One day, he saw a treatise written by a woman from Shanghai in the weekly magazine.He put down the weekly magazine, sighed, and said, "Oh, how could I have such a daughter-in-law!" He forgot that he had a biological daughter who was just as smart and worked hard to get a new education.It's just that he has no choice but to ask a few boys to receive higher education because of financial constraints, and I can't blame him for that.It is the most painful regret in his life that his own daughter cannot receive a college education.This is something only a father can understand.I still remember the tears streaming down his face when he sold our last small house in Zhangzhou so that my brother could attend St. John's University.At that time, it was a rare thing for Xiamen people to send a son to Shanghai to study at a university. This shows his extremely warm heart and great vision.And as a pastor, the monthly salary is only 16 to 20 yuan (just the wages I give to the servants or cooks at home), which is even more difficult.However, after obtaining a school place and selling off the old property, I can raise the minimum tuition fee for sending my brother to university.Later, my elder brother helped me, and I turned to help my younger brother. This was the opportunity for us brothers to receive a college education.

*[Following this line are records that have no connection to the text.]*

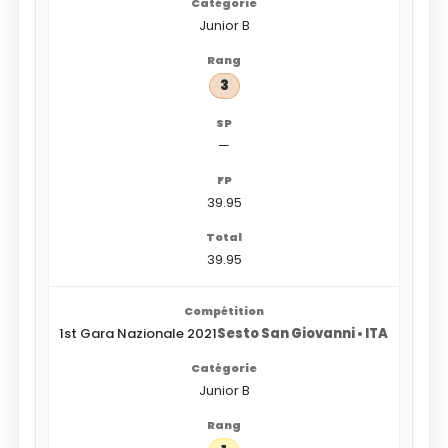
Junior B
3
—
39.95
39.95
1st Gara Nazionale 2021
Sesto San Giovanni • ITA
Junior B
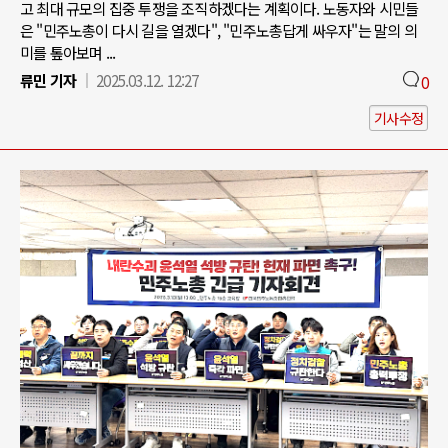
고 최대 규모의 집중 투쟁을 조직하겠다는 계획이다. 노동자와 시민들
은 "민주노총이 다시 길을 열겠다", "민주노총답게 싸우자"는 말의 의
미를 톺아보며 ...
류민 기자
2025.03.12. 12:27
0
기사수정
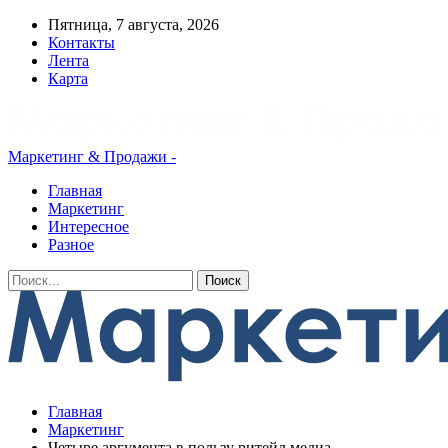
Пятница, 7 августа, 2026
Контакты
Лента
Карта
Маркетинг & Продажи -
Главная
Маркетинг
Интересное
Разное
Главная
Маркетинг
Четыре аргумента в пользу ритейл медиа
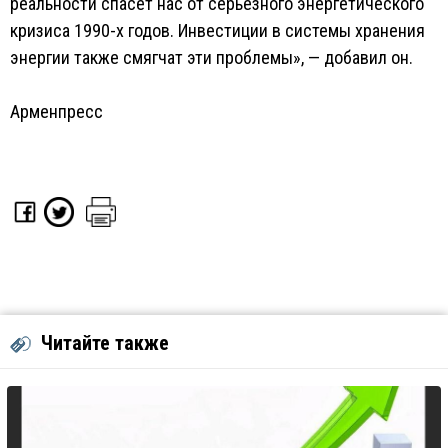
реальности спасет нас от серьезного энергетического
кризиса 1990-х годов. Инвестиции в системы хранения
энергии также смягчат эти проблемы», — добавил он.
Арменпресс
Читайте также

I need not speak of the favors I have received from the Christian missionary societies.The secondary education I received at Xiamen Xunyuan Academy was free; as far as I know, the board expenses there are also exempted over the years.I owed a debt to the missionary school, and the missionary school (in Xiamen) owed me a debt, that is, I was not allowed to watch Chinese dramas.Because in my Christian childhood, it was a sin to stand under the stage or listen to the blind man sing the love story of Liang Shanbo and Zhu Yingtai.However, this debt cannot be regarded as great; after all, they gave me a chance to be born, and now I am trying to make up for my previous losses, catch up with my cult compatriots, and try to understand Chinese drama, music, and music like them. Various folklore.Up to now, I still have a lot of shortcomings in my knowledge about Peking opera.In my book, I have written that before I was 20 years old, I knew the story of General Joshua of the ancient Jewish state blowing down the city of Jericho, but it was not until I was 30 years old that I learned about the story of Meng Jiangnu crying her husband and tearing down the Great Wall. legend.I have known for a long time that Yahweh made the sun stand still so that Joshua could finish killing the Canaanites, but Xiang Yi shot the sun to kill nine of them, and his wife Chang'e went to the moon and became the moon god, and the Nuwa family refined stone ——Three hundred and sixty-five stones were used to fill the sky, and then the remaining three hundred and sixty-six stones became the master gem in the story, etc.These are all bits and pieces I read later in books, not from blind singing or stage performances in my childhood.In this way, who can complain that I feel resentful in my heart, full of the feeling of being deprived of my right to know Chinese mythology?However, as I said earlier, the missionaries gave me the opportunity to be born, and later I had a lot of time to make up for the loss, because the older I get, the more I seek knowledge, and I still retain the curiosity of a child.Thank God, I haven't lost the ability to appreciate "Mickey Mouse" cartoons or Chinese fairy tales.